I'll take a shot at trying to nutshell Mike's perspective. The depth of it you can't plumb without doing the work, but you can get some idea about what he means when he says, "we really don't know anything for sure." The science version of the same thing might be: "If you think you (know) understand it (reality), you don't."

What this means is not at all what you are thinking.
High Fructose Corn Spirit

Gym climber
Dec 23, 2017 - 12:32pm PT
No, Largo, per usual, you (purposefully?) misunderstand nigh 100%.

No shuck and jive, no deflecting. MikeL is hardly the shitposters I had in mind. You'd have to be one dense rube to not know this already so I just do not count you as sincere here, sorry.

But regarding MikeL, since you brought him up: he's a postmodernist. Go ahead, ask him, he'll even admit it! I spent years in my 30s trying to get a handle on postmodernism. It's a ridiculous ideology, a magnitude worse than 18th century Kant philosophy.

A postmodernist will argue anything, throwing in obvious platitudes here and there, ultimately getting nowhere. In the end, it's all your shuck and jive. But to each their own.

totally disrespectful to Mike


You mean by simply ignoring him? lol - because that's all there's been.

I'll take a shot at trying to nutshell Mike's perspective...

It's a free world. Enjoy.

NOW BACK TO THE ISSUE, TRY TO FOCUS...

What YOU can do is lay off the flippancy and bullshit banter - the trash talk - when responding to the science types, pretty much all of them including me. BECAUSE this enables the nonsense sh#t-posters (they know who they are) TO PILE ON and to spoil a train a posts, otherwise enjoyable if not insightful dialogue.

Now if you truly don't get this, there's nothing much more I can say to you.
jogill

climber
Colorado
Dec 23, 2017 - 12:40pm PT

MikeL: Write all of it down here for me. EVERYTHING



Pork and beans sounded good.



Sorry, that's as deep as I can go.

;>(
PSP also PP

Trad climber
Berkeley
Dec 23, 2017 - 01:24pm PT
Pork and beans? Oink! and beans ! a can with hotdogs and beans in bad sauce; Some like the sauce. Pulled pig and blacked eyed peas! Cute little pig mixed with legumes! Stinky Pig and lots of beans.
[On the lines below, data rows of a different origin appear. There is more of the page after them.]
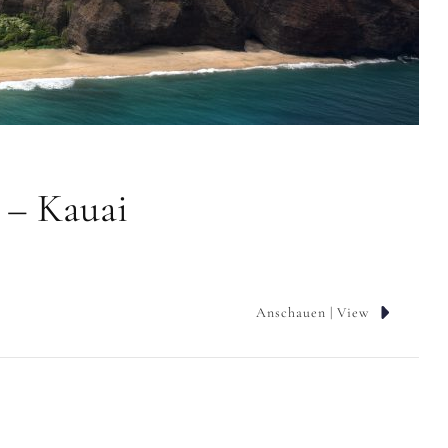
 – Kauai
Anschauen | View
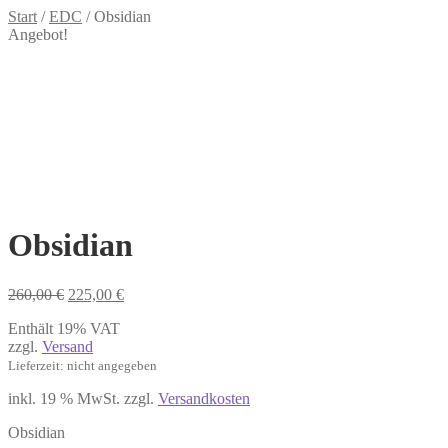
Start
/
EDC
/
Obsidian
Angebot!
Obsidian
Ursprünglicher
Aktueller
260,00
€
225,00
€
Preis
Preis
Enthält 19% VAT
war:
ist:
zzgl.
Versand
260,00 €
225,00 €.
Lieferzeit: nicht angegeben
inkl. 19 % MwSt.
zzgl.
Versandkosten
Obsidian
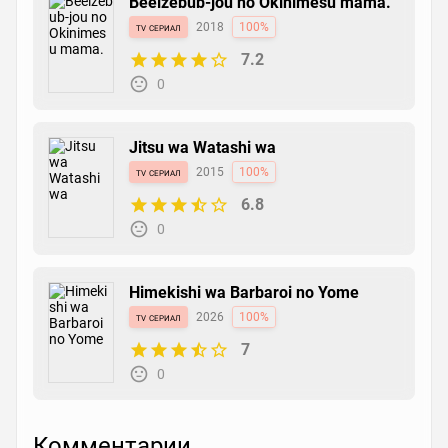
Beelzebub-jou no Okinimesu mama.
tv сериал
2018
100%
7.2
0
Jitsu wa Watashi wa
tv сериал
2015
100%
6.8
0
Himekishi wa Barbaroi no Yome
tv сериал
2026
100%
7
0
Комментарии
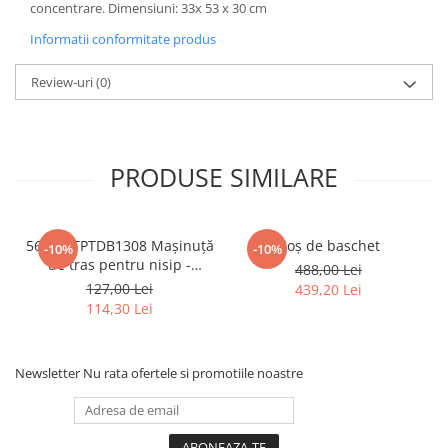
concentrare. Dimensiuni: 33x 53 x 30 cm
Informatii conformitate produs
Review-uri
(0)
PRODUSE SIMILARE
5687 GTPTDB1308 Mașinuță
Coș de baschet
-10%
-10%
de tras pentru nisip -
488,00 Lei
Albastru Bigjigs
127,00 Lei
439,20 Lei
114,30 Lei
Newsletter
Nu rata ofertele si promotiile noastre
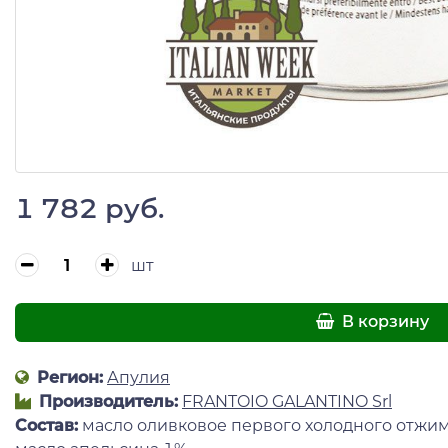
1 782 руб.
шт
В корзину
Регион:
Апулия
Производитель:
FRANTOIO GALANTINO Srl
Состав:
масло оливковое первого холодного отжим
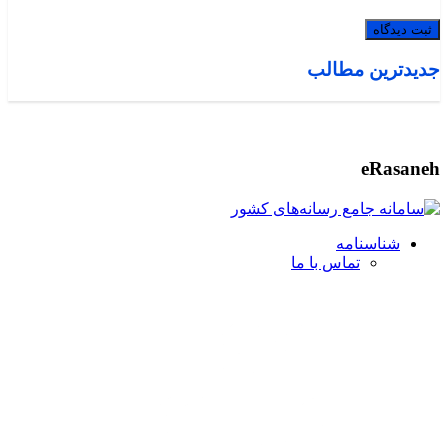
جدیدترین مطالب
eRasaneh
شناسنامه
تماس با ما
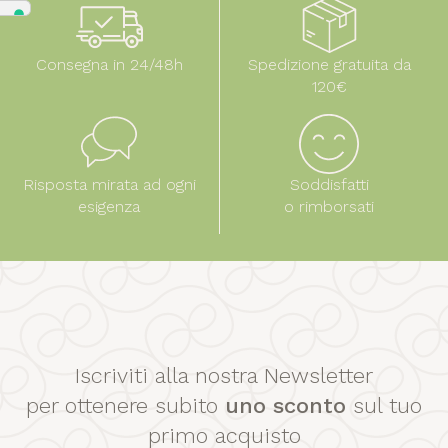
Consegna in 24/48h
Spedizione gratuita da
120€
Risposta mirata ad ogni
Soddisfatti
esigenza
o rimborsati
Iscriviti alla nostra Newsletter
per ottenere subito
uno sconto
sul tuo
primo acquisto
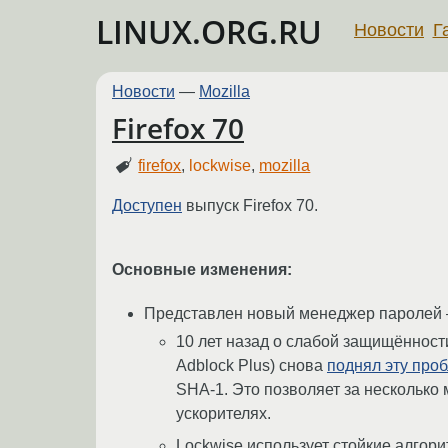
LINUX.ORG.RU
Новости
Г
Новости
—
Mozilla
Firefox 70
firefox
,
lockwise
,
mozilla
Доступен
выпуск Firefox 70.
Основные изменения:
Представлен новый менеджер паролей 
10 лет назад о слабой защищённос
Adblock Plus) снова
поднял эту про
SHA-1. Это позволяет за несколько
ускорителях.
Lockwise использует стойкие алго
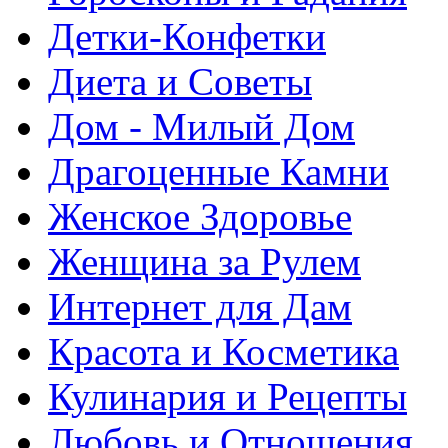
Детки-Конфетки
Диета и Советы
Дом - Милый Дом
Драгоценные Камни
Женское Здоровье
Женщина за Рулем
Интернет для Дам
Красота и Косметика
Кулинария и Рецепты
Любовь и Отношения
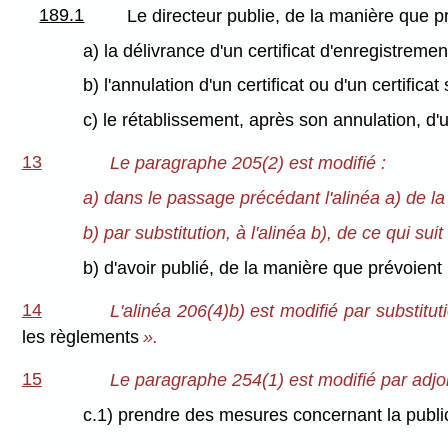
189.1
Le directeur publie, de la manière que p
a) la délivrance d'un certificat d'enregistremen
b) l'annulation d'un certificat ou d'un certific
c) le rétablissement, après son annulation, d'u
13
Le paragraphe 205(2) est modifié :
a) dans le passage précédant l'alinéa a) de la
b) par substitution, à l'alinéa b), de ce qui suit 
b) d'avoir publié, de la manière que prévoient
14
L'alinéa 206(4)b) est modifié par substitu
les règlements
».
15
Le paragraphe 254(1) est modifié par adjonct
c.1) prendre des mesures concernant la publicat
Oink!!
Dingus McGee

Social climber
Where Safety trumps Leaving No Trace
Dec 23, 2017 - 02:19pm PT
Largo,

we really don't know anything for sure.

Largo, in all your self-proclaimed awareness and of having done the work, you are one big sucker, unknowingly, making grandeur statements in which you are caught in the self-reference mistake.

In case you do not understand, then if the statement, we really don't know anything for sure is true, then it cannot be true for sure either.

Get some awareness for your blunders!